> _Direction_:
Write the next part of the forum thread about building a ZFS home file server, starting right after its final sentence.

** START Provided passage **

ZFS@Home

rsatd · 27 Jan 2009 at 17:42

BillytheImpaler said:
Oh yeah, I'm well aware that it's overkill. My current fileserver/Myth backend that is more than up to the task is an 800 MHz PIII. Spec'ing out the rig made me realize that for about $100 more I can have a relatively high-spec machine with all the modern goodies. For instance, the difference between 1 GiB of DDR2 and 4 GiB is $7. The difference between a single core 45W CPU and a dual core 45W CPU 200 MHz faster is $4. I'll pay those. The biggest part of that cost by far is the disks.

But its unless you will be using it for something other then a server, there really is no point what so ever. I can't see a home server needing a dual core. any time in the future before we all get some sort of brain implants. Saying that I also ended up looking for performance per cost when I was matching up what to get and constantly upgrading to the next "level" just because it was under £5 difference. Do that enough and you end up with a pretty pricey box.

** END Provided passage **
** START Supplied records **

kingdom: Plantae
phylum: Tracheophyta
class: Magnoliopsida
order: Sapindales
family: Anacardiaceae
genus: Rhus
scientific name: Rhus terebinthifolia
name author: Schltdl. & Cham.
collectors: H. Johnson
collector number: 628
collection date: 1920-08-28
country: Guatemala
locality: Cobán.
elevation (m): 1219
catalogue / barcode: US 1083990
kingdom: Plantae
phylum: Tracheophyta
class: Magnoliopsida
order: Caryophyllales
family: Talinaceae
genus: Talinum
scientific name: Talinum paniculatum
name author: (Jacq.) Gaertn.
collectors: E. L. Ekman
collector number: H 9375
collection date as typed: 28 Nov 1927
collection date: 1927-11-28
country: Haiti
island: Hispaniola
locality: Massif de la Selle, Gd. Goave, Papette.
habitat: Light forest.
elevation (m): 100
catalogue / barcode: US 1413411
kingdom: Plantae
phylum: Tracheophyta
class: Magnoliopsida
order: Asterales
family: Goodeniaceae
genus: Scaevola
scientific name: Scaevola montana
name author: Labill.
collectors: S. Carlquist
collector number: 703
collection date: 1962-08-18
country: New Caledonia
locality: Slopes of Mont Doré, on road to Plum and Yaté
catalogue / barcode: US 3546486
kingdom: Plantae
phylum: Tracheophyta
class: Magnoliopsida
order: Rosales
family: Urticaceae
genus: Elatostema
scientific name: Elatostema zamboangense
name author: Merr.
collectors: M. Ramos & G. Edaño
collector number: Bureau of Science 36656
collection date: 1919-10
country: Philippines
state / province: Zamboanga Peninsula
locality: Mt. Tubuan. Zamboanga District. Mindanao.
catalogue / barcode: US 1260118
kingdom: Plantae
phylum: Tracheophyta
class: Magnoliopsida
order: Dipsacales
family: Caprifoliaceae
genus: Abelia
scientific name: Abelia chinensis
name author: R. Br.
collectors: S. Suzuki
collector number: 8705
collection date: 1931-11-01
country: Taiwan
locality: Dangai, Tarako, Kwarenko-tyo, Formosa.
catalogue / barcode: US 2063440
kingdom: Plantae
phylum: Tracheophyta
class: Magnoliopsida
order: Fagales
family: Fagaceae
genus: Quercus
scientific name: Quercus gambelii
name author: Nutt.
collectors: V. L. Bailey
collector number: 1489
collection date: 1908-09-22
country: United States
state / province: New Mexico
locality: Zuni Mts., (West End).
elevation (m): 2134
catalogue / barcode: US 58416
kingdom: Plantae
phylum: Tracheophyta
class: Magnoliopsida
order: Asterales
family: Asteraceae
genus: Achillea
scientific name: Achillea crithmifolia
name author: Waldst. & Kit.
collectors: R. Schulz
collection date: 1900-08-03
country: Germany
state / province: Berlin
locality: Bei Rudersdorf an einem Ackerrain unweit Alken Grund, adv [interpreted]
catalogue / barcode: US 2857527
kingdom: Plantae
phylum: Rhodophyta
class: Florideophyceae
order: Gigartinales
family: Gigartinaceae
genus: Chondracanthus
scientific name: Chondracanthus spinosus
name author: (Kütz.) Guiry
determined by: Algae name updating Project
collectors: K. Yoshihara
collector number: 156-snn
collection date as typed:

** END Supplied records **

> _Final answer_:
Actually was about to ask where you found those 45W chips, but then saw you are using $... That's so unfair, they never release anything I am looking for in UK

. Well at least when I was looking for low powered models.

BillytheImpaler · 27 Jan 2009 at 17:50

My frontend is actually a 35W "Enegry Efificient" dual core AMD. It's diskless so other than one whisper quiet undervolted 120 mm Yate Loon it's silent.

It makes a difference in the power bill every month and will quickly pay for itself when compared to 65 or 95 watt CPUs. As for deciding between single and dual core procs at the same TDP having another processor to fall back on means that for the cost of a sandwich at a restaurant I can have a rig much more capable of media encoding and it'd be more future-proof anyway if I decide to re-purpose it in a pinch as a desktop or frontend.

rick827 · 28 Jan 2009 at 08:24

BillytheImpaler said:
I'm still struggling with the concept of vdevs as subunits in a raidz. If I had 12 disks why would I want to use vdevs of, say, 3 disks each instead of one giant vdev. Are there performance, security, or capacity benefits to either situation? Is it related to the hardware controller that the disks are plugged into, i.e. four 3-port SATA cards means you should use 4 3-disk vdevs?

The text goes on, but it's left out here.